= Brief =
In the records below, find the line that contains "nose: (434, 435)" and the line that contains "right elbow: (679, 420)", then retype exactly those two lines and every line between them.
Content starts
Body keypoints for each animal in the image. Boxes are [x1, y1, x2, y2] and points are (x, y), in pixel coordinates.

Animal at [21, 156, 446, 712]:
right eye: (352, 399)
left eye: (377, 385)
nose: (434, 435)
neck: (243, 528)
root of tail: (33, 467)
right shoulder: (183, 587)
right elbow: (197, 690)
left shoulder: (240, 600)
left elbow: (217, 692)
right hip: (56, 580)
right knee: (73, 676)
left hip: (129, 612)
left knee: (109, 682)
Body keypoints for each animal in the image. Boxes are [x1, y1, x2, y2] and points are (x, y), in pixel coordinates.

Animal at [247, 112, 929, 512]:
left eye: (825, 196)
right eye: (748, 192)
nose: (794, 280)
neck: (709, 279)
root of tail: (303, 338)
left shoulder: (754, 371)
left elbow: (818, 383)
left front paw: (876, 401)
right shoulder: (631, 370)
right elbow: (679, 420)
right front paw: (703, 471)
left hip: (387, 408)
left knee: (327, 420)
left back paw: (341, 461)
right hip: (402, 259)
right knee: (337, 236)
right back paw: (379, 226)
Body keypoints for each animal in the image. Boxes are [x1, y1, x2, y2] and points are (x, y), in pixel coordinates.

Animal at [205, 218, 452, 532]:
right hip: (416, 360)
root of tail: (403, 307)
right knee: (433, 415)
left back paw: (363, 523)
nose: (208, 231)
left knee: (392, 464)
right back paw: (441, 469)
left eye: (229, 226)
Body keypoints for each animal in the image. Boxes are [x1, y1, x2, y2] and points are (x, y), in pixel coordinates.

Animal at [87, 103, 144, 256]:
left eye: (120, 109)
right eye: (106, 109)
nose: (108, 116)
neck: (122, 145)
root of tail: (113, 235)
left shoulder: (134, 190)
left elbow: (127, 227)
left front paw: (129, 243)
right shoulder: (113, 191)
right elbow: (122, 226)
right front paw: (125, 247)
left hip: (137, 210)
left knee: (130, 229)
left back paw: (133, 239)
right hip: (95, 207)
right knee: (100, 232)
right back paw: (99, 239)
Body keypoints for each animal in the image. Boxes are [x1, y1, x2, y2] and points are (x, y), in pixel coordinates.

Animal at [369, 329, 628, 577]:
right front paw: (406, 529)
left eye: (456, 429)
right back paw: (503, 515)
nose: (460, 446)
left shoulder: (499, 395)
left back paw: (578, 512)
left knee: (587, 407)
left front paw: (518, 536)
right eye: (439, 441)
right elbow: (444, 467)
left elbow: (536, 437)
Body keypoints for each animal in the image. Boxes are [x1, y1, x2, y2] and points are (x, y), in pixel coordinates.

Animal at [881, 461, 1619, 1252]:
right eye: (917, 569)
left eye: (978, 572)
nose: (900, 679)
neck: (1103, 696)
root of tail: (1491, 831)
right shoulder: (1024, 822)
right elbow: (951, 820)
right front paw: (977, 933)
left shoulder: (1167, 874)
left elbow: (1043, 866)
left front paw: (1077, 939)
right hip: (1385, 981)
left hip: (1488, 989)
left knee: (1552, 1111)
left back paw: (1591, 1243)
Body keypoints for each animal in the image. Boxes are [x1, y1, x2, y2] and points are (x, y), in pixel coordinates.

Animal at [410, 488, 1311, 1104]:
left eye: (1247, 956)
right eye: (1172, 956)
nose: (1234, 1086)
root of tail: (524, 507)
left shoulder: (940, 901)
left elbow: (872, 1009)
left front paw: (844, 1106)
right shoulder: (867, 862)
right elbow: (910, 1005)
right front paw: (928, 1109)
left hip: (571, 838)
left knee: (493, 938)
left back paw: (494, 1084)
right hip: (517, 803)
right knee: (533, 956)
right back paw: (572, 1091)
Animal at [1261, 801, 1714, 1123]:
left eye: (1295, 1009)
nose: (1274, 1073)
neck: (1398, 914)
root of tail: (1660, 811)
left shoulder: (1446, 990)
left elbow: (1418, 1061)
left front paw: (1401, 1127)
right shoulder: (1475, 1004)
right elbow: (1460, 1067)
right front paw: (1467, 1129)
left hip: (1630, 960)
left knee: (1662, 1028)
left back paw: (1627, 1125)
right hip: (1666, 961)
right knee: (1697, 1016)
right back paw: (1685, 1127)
Content ends
= Answer space =
nose: (434, 435)
neck: (243, 528)
root of tail: (33, 467)
right shoulder: (183, 587)
right elbow: (197, 690)
left shoulder: (240, 600)
left elbow: (217, 692)
right hip: (56, 580)
right knee: (73, 676)
left hip: (129, 612)
left knee: (109, 682)
Body keypoints for each animal in the image. Boxes are [x1, y1, x2, y2] and points are (x, y), in pixel coordinates.

Animal at [247, 112, 929, 512]:
left eye: (825, 196)
right eye: (748, 192)
nose: (794, 280)
neck: (709, 279)
root of tail: (303, 338)
left shoulder: (754, 371)
left elbow: (818, 383)
left front paw: (876, 401)
right shoulder: (631, 370)
right elbow: (679, 420)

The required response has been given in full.